Your job is to report every line of the entries that has "Band".

Saved data entries:
-- Opening Marker --
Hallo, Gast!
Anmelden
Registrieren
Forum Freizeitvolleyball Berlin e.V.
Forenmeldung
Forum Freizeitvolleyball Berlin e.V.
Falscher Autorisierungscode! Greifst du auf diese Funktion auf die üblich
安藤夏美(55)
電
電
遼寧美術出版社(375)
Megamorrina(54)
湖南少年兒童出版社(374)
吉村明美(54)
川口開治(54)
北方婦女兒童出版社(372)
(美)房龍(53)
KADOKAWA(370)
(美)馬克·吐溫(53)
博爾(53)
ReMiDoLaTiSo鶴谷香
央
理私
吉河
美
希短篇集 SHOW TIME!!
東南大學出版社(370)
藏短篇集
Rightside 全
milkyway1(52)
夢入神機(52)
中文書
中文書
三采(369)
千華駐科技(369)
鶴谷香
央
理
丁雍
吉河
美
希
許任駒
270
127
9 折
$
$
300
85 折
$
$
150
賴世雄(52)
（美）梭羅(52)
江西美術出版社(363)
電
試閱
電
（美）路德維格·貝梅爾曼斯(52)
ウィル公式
-- Closing Marker --
-- Opening Marker --
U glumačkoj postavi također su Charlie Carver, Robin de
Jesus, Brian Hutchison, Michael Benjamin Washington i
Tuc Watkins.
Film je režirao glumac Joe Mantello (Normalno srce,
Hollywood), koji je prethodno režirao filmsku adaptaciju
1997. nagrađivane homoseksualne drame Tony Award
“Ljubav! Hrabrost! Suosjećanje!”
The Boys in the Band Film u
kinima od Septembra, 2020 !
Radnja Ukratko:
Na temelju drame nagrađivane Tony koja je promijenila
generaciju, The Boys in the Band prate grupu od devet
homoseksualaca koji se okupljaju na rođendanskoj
-- Closing Marker --
Exercise answer ->
The Boys in the Band Film u
generaciju, The Boys in the Band prate grupu od devet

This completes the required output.